The Billion Dollar Chicken Shop; Back in Time for Dinner
BBC1; BBC2
There’s something heartbreaking about The Billion Dollar Chicken Shop (Wednesdays, 9pm), which goes behind the scenes at KFC’s British operation. I think this has to do with the staff, who remain relentlessly cheery no matter how long their hours or how abusive their customers. “It’s very much like the Oscars,” said Dom, the manager of the Havant drive-through, of the company’s annual awards dinner, a festival of coloured bow ties and Jim’ll Fix It-style beribboned medals. Inspired, he returned to Havant more determined than ever to shift deluxe boneless feasts – buckets of fun that would, he explained, be turned out by his ace head chef, Chad, a loyal employee of seven years. Luckily, Chad doesn’t remotely mind spending his days elbow deep in dismembered poultry. “I used to be an undertaker,” he announced, ducking into an ominous-looking cold room.
The colonel arrived in Britain in 1965 and made straight for Preston. Since then, his empire has grown far beyond Lancashire. Today, there are 865 restaurants in the UK; the plan is to open 35 every year until there are 1,300. There’ll always be naysayers, those puritans and Nimbys who sneer at Popcorn Nuggets and Wicked Zingers. But what do they know? Have any of them ever been inside a KFC? In Middleton, in Greater Manchester, it was clear that a local residents’ association wasn’t well acquainted with the colonel’s secret blend of herbs and spices. Not that this made its opposition to KFC’s arrival in the next street any less valid. Who, after all, would want to see a giant, illuminated beard rising above their laurel bushes? Even the company’s acquisitions manager hedged when he was asked how he would feel about living opposite a KFC.

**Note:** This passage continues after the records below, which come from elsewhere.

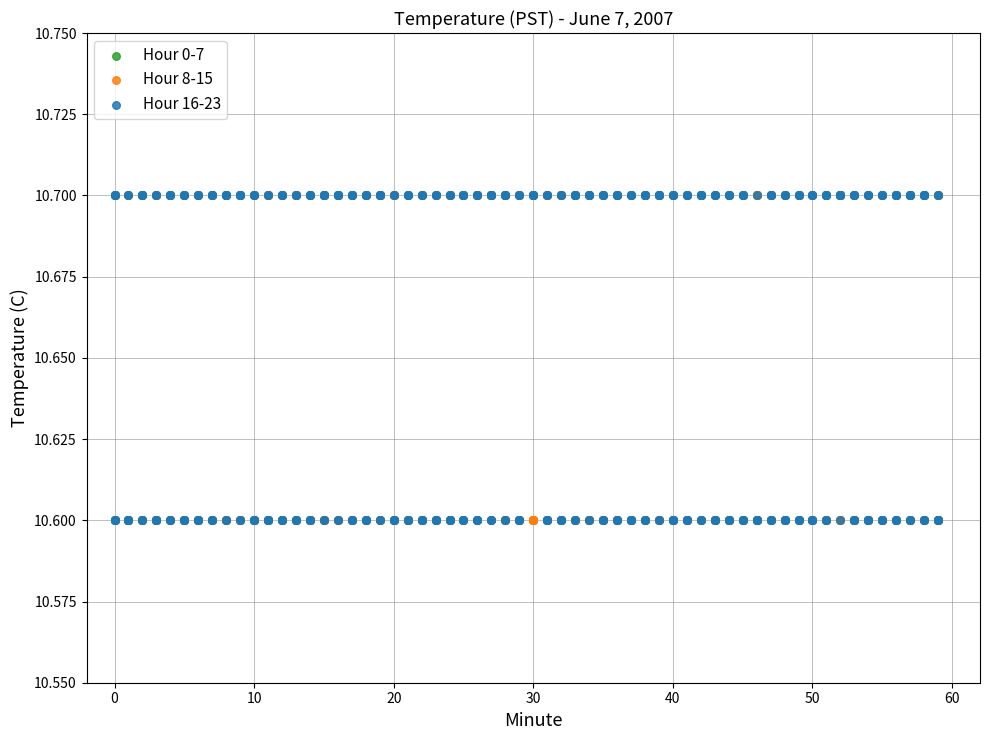

What is the X range (max minus min) for the scatter plot?

59.0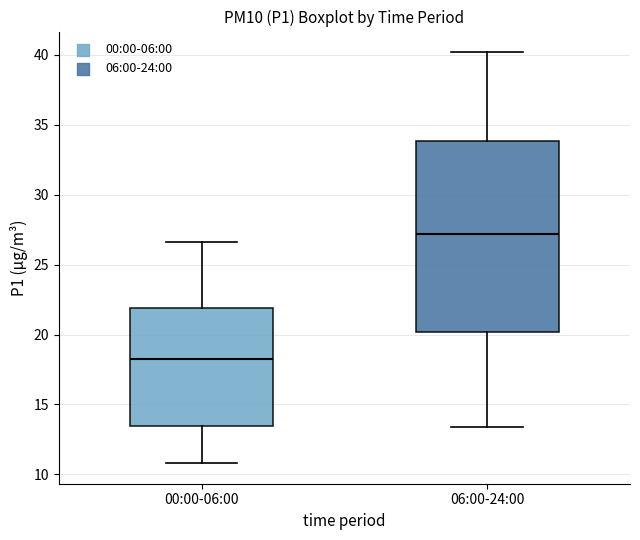

Which box has the highest median line?

06:00-24:00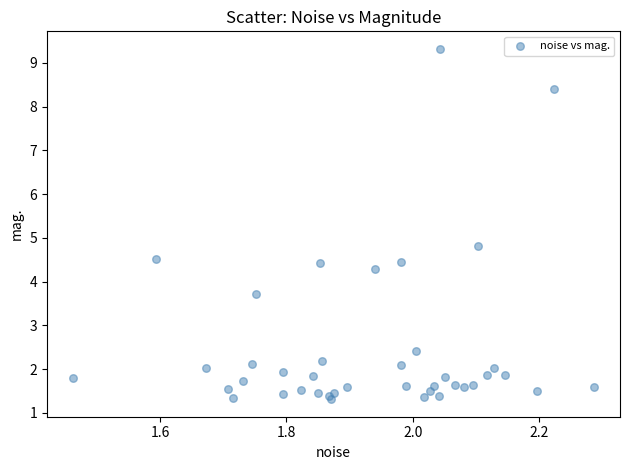

What Y value in the scatter plot is closest to 5?

4.8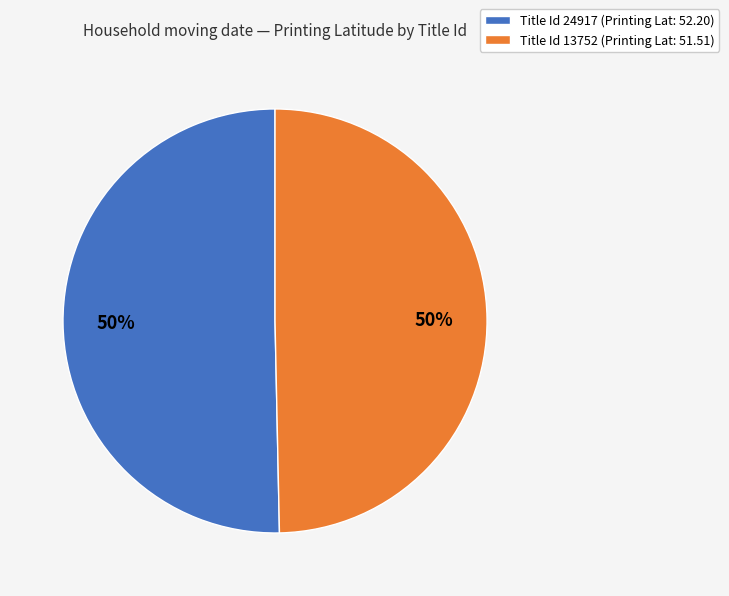

Approximately how many times larger is the value at Title Id 24917 (Printing Lat: 52.20) compared to Title Id 13752 (Printing Lat: 51.51)?

1.0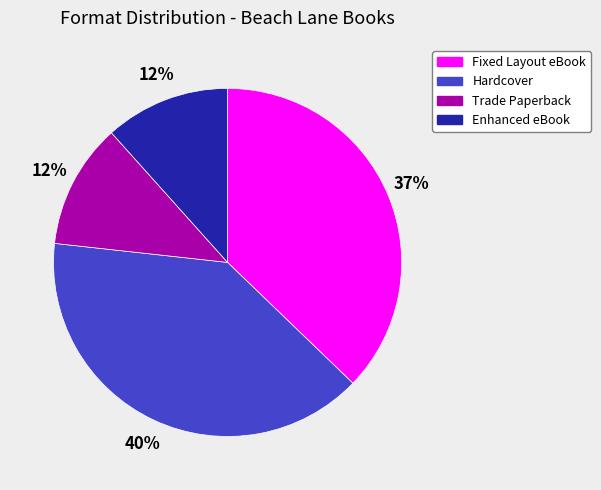

Which slice is the largest?

Hardcover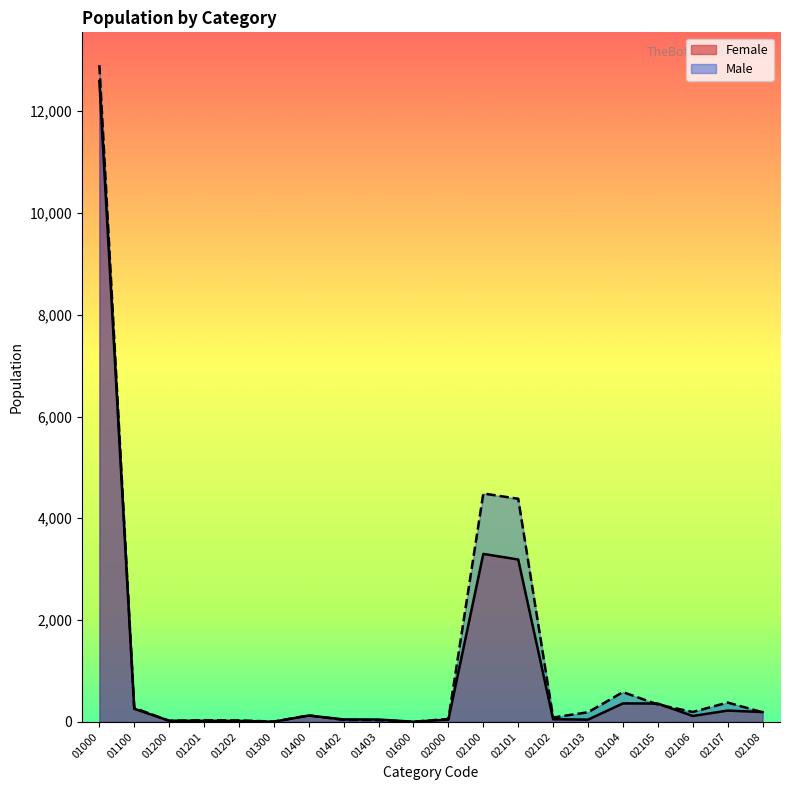

Read the Female value at 01202.

18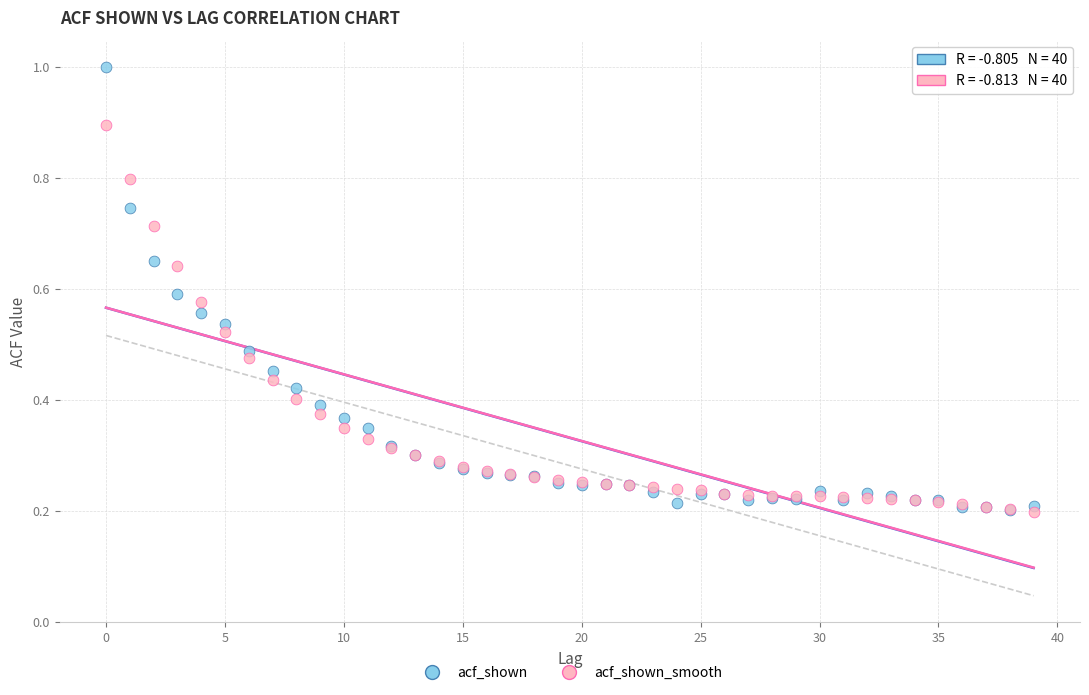

What are all the series names shown in the legend?

acf_shown, acf_shown_smooth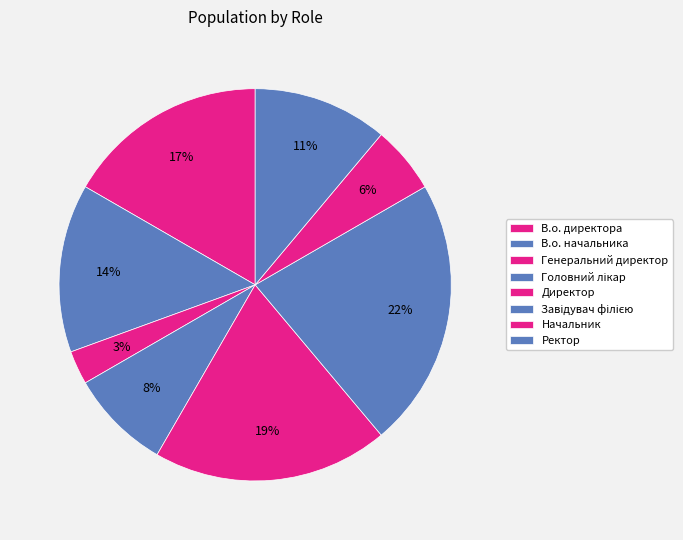

What percentage is the Директор slice, to the nearest percent?

19%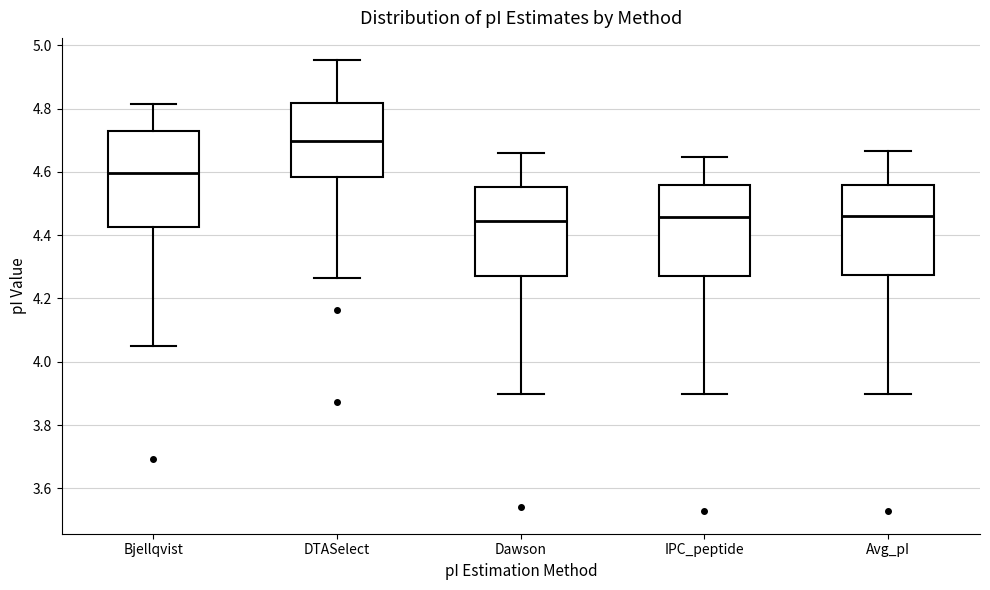

Which box has the highest median line?

DTASelect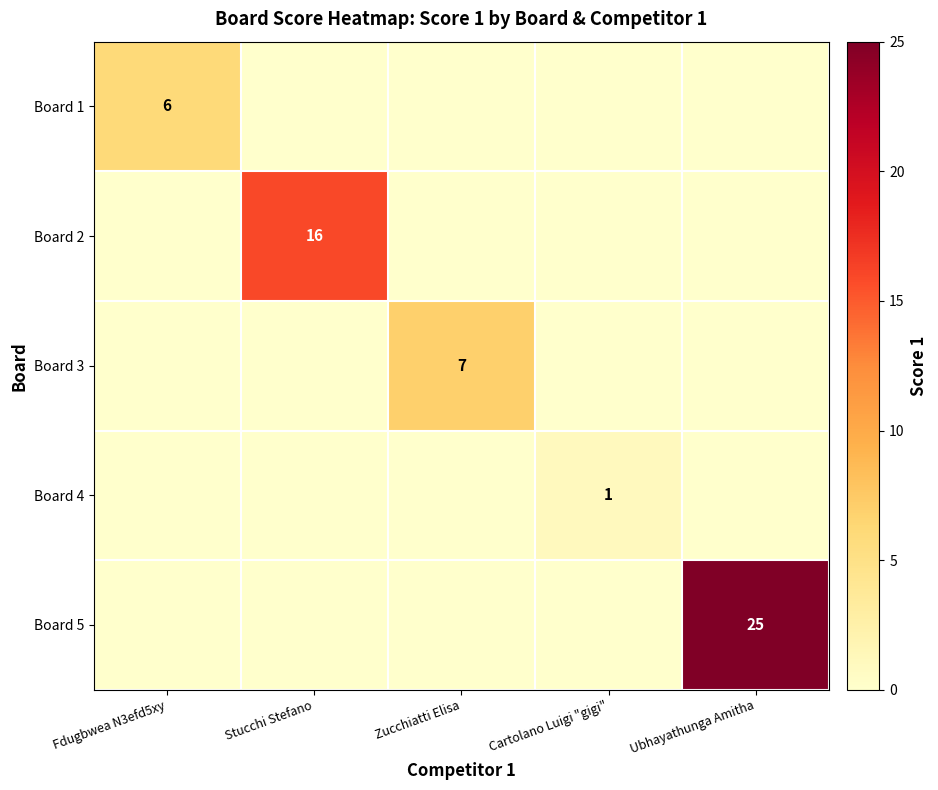

True or false: Board 3 has a value of 11 at Zucchiatti Elisa.

False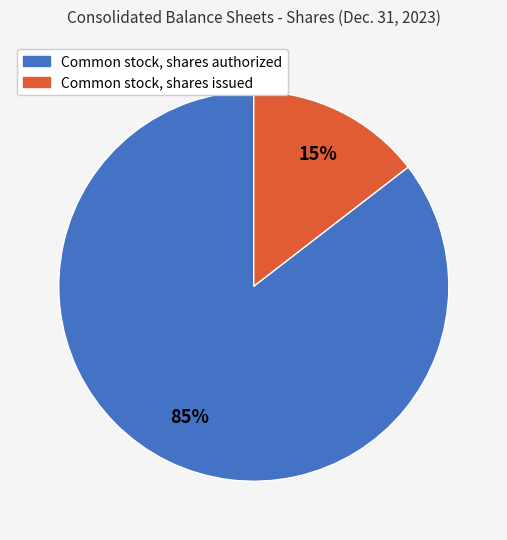

Which slice is the smallest?

Common stock, shares issued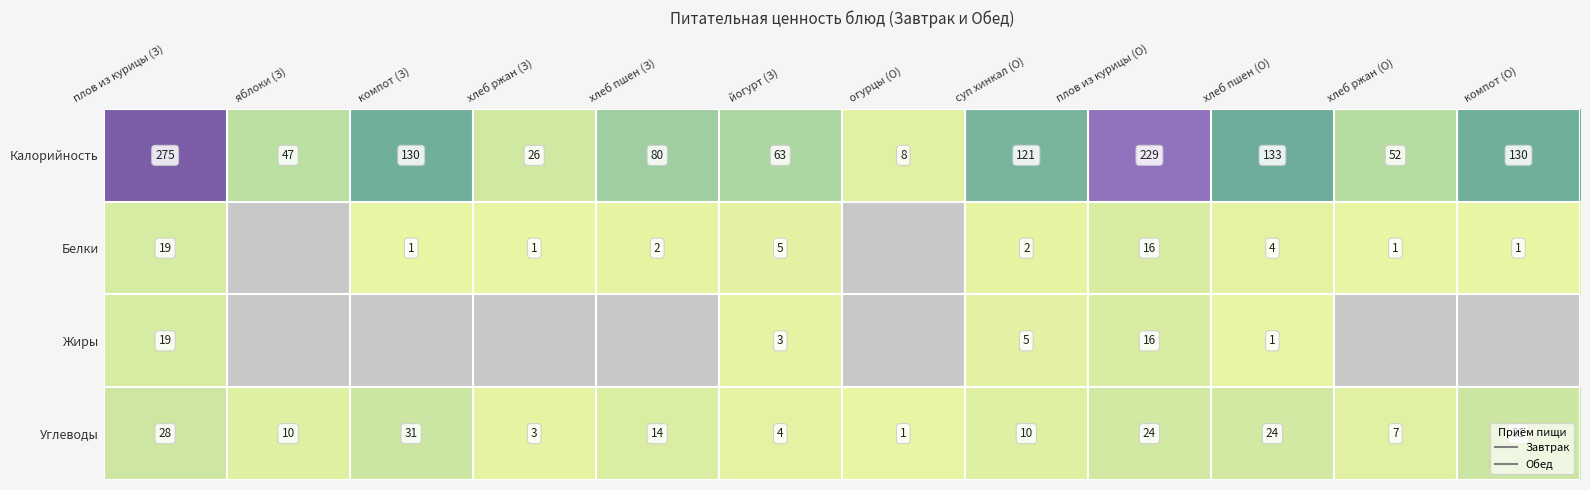

What is the spread (max minus min) of values at компот (О)?

129.0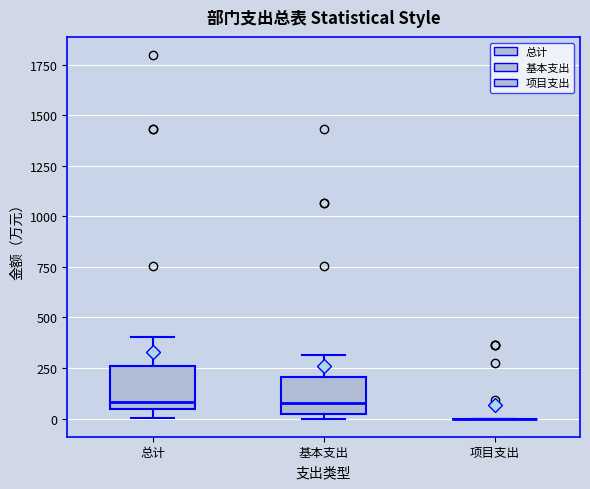

Reading left to right, read every box against the y-axis: the position of its median line, the range the box covers, and the ends of its whiskers. The values are not printed on the chart, so give them approximately, as read against the axis.

总计: median 100, box 50 to 250, whiskers 0 to 400
基本支出: median 100, box 0 to 200, whiskers 0 (just below the box's lower edge) to 300
项目支出: box collapsed to a line at 0, whiskers 0 to 0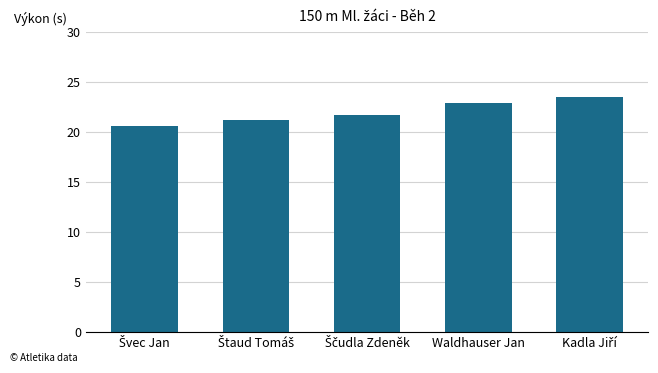

What value does the data have at Waldhauser Jan?

22.9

“If we win this, we’ll sit in that garden with a bottle of champagne and get bladdered,” said Irene to her friend Pat as they planned their campaign. Alas, the champagne turned out to be as much of a mirage as the hope that the council would listen to them. At a planning meeting, KFC did a weasel move, promising to close its new restaurant at 9pm, after which it received the green light. The film cut to KFC HQ in Woking, where the acquisitions manager could be heard telling his boss triumphantly that this compromise did not “close the door” on later opening hours in Middleton in the future. Poor Irene. Poor Pat. What
use are their garden loungers now?
It was instructive watching The Billion Dollar Chicken Shop in close proximity to Back in Time for Dinner (Tuesdays, 8pm), in which an “ordinary British family” pretended it was the 1950s, with a fridge-free kitchen, a tub of dripping and a five-ounce serving of liver (the series, presented by Giles Coren, is in six parts and will move through the decades accordingly). As is the way with this kind of TV, the idea is to patronise the past as much as possible, the better that we might feel good about our own times – or, at least, about how we own a dishwasher. And so it proved. The Robshaws hated everything about the 1950s. The subsidised brown loaf made them ill; a cake made from dried eggs tasted almost as bad as it looked; even the tin opener was rubbish. Rochelle Robshaw struggled under the weight of the 75 hours a week of housework she was expected to put in and seemed to feel joy only when she was finally given some fish fingers (they arrived in 1955).
Now, rationing was disheartening and, in the 1950s, many women did feel life to be just one long round of chores. But is working for the minimum wage in KFC any less demoralising than using a mangle? Beth, a sweetheart who puts in 14-hour shifts at the Denton Rock branch in Manchester, didn’t seem ecstatic to be there, for all that her smile was as wide as the M60. Pilchards are indeed rank. But is a KFC Twister – don’t even ask! – really more appetising than dripping on toast? Dripping is on all good hipster menus these days. The diet of austerity Britain was close to sugar free, which isn’t something you can say of the KFC menu.
The past isn’t, as the Daily Mail likes to suggest, better than the present. Still, I’d be wary of insisting that it was worse on every measure. Better soggy cauliflower and pink blancmange than a Big Daddy burger and a Skittles Krush’Em.